---------- Study material

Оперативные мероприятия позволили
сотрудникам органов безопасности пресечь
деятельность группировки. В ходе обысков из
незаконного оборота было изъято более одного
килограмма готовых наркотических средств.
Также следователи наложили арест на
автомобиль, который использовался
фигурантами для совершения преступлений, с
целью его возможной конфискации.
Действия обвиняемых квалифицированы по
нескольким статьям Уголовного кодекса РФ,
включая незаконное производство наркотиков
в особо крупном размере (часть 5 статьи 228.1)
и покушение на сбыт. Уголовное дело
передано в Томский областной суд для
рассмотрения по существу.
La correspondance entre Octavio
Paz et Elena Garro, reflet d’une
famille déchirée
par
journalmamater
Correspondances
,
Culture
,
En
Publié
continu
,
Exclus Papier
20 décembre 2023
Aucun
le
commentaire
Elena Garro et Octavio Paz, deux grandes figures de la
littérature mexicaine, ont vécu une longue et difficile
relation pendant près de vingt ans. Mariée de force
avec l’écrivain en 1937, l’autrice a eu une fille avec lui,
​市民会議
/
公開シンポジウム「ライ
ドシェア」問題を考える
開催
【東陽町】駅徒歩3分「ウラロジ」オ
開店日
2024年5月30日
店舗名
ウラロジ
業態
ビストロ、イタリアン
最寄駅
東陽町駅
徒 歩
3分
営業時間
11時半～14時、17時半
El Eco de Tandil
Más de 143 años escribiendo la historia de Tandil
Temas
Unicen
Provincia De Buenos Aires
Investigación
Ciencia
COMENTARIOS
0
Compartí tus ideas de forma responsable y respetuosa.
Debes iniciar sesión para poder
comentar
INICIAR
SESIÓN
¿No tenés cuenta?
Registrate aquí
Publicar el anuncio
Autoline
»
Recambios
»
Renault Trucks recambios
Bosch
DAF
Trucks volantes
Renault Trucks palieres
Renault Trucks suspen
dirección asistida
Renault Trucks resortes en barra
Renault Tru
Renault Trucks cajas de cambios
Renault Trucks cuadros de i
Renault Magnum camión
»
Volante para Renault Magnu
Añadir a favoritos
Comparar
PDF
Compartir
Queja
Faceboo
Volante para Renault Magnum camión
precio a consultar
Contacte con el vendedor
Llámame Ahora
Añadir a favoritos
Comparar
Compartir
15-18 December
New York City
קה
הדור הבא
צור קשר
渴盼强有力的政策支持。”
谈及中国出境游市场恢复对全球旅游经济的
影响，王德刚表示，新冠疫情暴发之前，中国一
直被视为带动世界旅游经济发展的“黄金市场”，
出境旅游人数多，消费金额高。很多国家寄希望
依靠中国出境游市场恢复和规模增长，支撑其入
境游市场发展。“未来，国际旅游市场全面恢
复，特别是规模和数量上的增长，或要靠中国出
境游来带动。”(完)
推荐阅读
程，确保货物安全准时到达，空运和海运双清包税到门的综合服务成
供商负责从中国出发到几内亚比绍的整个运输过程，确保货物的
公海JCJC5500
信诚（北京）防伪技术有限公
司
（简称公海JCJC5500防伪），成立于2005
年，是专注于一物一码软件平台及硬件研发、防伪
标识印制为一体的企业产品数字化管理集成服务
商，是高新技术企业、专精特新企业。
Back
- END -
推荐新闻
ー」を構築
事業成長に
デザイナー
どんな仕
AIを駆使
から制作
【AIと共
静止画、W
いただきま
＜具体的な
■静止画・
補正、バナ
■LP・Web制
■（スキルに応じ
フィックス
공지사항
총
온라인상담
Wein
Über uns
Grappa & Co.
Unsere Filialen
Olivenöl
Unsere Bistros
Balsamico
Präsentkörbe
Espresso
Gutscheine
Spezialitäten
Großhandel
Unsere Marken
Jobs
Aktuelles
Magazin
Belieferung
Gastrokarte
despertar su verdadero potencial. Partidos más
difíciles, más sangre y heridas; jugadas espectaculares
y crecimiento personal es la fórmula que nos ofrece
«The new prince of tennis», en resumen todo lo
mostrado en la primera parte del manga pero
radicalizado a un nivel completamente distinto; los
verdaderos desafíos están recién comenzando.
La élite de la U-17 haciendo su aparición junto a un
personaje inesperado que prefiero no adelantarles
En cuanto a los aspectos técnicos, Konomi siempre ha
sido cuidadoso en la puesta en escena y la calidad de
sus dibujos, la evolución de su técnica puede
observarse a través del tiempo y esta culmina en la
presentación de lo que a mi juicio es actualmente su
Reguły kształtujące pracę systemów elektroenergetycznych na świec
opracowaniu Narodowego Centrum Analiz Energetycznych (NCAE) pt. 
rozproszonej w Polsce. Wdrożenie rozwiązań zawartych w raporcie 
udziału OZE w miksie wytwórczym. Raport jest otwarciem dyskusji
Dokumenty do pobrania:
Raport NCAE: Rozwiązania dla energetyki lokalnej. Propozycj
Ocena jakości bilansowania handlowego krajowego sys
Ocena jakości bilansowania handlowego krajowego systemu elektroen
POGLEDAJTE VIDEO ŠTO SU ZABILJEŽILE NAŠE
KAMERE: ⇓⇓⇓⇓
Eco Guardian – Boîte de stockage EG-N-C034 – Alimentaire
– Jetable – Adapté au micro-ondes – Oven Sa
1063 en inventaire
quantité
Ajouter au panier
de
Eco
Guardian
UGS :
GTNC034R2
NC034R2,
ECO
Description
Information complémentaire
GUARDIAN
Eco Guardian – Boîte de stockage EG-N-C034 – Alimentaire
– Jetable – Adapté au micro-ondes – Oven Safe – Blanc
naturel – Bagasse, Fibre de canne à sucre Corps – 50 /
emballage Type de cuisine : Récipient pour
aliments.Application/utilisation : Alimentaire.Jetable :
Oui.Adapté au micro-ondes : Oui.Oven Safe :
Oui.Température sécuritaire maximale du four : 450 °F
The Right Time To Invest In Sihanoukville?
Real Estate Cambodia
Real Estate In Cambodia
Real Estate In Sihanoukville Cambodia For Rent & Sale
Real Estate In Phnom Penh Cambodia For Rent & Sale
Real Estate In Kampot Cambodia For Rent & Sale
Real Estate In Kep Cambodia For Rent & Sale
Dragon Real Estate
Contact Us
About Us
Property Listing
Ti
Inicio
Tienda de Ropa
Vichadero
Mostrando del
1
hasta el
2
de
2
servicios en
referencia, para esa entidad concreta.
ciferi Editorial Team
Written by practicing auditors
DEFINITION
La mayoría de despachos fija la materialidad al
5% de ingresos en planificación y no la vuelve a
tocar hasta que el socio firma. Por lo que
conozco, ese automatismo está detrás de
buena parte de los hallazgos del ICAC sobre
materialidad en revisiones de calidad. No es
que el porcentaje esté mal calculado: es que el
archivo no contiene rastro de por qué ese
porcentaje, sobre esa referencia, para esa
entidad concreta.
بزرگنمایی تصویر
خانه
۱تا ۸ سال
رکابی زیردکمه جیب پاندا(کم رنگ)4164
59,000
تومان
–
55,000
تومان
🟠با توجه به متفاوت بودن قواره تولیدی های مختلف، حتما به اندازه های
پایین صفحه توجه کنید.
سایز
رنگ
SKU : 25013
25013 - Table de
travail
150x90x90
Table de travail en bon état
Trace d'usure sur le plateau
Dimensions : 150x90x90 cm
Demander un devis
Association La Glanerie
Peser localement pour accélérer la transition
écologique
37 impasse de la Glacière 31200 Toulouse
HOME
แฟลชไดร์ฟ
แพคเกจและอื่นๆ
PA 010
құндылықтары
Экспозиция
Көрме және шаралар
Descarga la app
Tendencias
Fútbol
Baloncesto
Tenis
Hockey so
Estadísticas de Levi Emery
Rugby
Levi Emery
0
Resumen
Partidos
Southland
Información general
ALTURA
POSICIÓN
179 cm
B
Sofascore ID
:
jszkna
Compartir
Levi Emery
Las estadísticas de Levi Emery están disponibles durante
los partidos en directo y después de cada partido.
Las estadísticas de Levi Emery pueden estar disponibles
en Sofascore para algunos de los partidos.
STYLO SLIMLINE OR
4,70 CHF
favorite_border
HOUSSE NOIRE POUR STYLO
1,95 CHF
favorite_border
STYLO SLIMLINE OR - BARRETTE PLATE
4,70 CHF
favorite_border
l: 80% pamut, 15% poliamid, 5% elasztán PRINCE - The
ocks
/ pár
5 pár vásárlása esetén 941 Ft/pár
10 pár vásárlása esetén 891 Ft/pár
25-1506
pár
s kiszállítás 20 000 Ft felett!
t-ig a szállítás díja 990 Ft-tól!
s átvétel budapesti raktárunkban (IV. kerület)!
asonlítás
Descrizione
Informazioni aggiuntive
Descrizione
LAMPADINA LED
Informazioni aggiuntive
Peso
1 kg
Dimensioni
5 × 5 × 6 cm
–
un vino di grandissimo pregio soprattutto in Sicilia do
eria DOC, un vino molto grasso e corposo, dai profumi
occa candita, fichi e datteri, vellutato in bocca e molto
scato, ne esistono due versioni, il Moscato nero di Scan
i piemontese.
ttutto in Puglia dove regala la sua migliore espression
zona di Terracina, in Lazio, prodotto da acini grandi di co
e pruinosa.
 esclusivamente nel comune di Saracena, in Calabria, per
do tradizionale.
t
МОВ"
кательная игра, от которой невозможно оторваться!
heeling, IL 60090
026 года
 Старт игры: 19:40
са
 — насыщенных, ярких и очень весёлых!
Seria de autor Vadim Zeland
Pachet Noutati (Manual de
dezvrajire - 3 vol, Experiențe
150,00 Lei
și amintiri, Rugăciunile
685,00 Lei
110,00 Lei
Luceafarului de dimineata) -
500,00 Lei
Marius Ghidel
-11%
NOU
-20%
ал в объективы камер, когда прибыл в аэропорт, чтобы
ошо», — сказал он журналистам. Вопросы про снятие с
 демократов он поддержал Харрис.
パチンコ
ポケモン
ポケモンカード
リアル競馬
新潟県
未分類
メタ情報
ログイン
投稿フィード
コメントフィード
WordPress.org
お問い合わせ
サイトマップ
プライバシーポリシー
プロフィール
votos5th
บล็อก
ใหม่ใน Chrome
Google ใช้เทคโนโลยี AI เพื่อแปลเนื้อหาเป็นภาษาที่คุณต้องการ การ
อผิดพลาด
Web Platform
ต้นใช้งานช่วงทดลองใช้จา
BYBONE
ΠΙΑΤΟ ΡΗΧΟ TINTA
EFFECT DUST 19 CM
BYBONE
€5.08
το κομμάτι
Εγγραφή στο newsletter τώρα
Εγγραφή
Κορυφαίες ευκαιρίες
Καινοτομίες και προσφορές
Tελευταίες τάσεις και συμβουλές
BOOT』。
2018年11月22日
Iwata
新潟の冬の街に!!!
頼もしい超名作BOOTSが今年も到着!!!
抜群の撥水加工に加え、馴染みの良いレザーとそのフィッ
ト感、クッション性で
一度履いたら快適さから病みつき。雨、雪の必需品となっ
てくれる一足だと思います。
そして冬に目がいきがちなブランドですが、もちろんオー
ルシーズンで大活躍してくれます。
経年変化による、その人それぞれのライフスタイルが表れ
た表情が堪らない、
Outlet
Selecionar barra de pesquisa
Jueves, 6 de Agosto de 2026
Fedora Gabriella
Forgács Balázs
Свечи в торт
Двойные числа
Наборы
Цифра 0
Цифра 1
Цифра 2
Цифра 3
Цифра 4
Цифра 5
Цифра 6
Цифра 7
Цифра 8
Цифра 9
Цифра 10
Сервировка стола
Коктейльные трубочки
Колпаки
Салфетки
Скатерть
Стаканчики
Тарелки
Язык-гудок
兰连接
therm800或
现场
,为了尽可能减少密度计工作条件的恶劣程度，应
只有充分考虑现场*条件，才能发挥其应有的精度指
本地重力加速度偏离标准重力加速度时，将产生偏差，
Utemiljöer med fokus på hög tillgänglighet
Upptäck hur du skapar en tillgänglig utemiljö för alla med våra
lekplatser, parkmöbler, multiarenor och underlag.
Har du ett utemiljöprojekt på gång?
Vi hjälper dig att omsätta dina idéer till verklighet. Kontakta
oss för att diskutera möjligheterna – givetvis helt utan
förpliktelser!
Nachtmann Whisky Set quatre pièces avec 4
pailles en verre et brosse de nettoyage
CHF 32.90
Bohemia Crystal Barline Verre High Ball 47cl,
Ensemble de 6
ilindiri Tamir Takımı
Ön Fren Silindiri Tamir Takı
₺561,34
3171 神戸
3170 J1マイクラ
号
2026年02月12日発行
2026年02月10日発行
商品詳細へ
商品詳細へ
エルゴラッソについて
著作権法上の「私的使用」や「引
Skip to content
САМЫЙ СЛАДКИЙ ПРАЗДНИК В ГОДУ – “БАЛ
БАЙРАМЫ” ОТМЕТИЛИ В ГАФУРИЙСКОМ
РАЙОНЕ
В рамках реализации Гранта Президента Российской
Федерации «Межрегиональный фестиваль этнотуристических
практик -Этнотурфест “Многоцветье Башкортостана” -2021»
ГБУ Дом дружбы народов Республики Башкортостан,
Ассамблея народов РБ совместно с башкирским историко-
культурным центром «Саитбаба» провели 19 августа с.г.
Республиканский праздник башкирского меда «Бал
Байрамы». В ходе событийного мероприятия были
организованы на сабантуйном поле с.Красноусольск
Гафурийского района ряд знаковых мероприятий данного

--------------------

# Work instruction
Reproduce verbatim the lines from the start of the rows through the line containing "целью его возможной конфискации.", with both ends included.

# Response
Оперативные мероприятия позволили
сотрудникам органов безопасности пресечь
деятельность группировки. В ходе обысков из
незаконного оборота было изъято более одного
килограмма готовых наркотических средств.
Также следователи наложили арест на
автомобиль, который использовался
фигурантами для совершения преступлений, с
целью его возможной конфискации.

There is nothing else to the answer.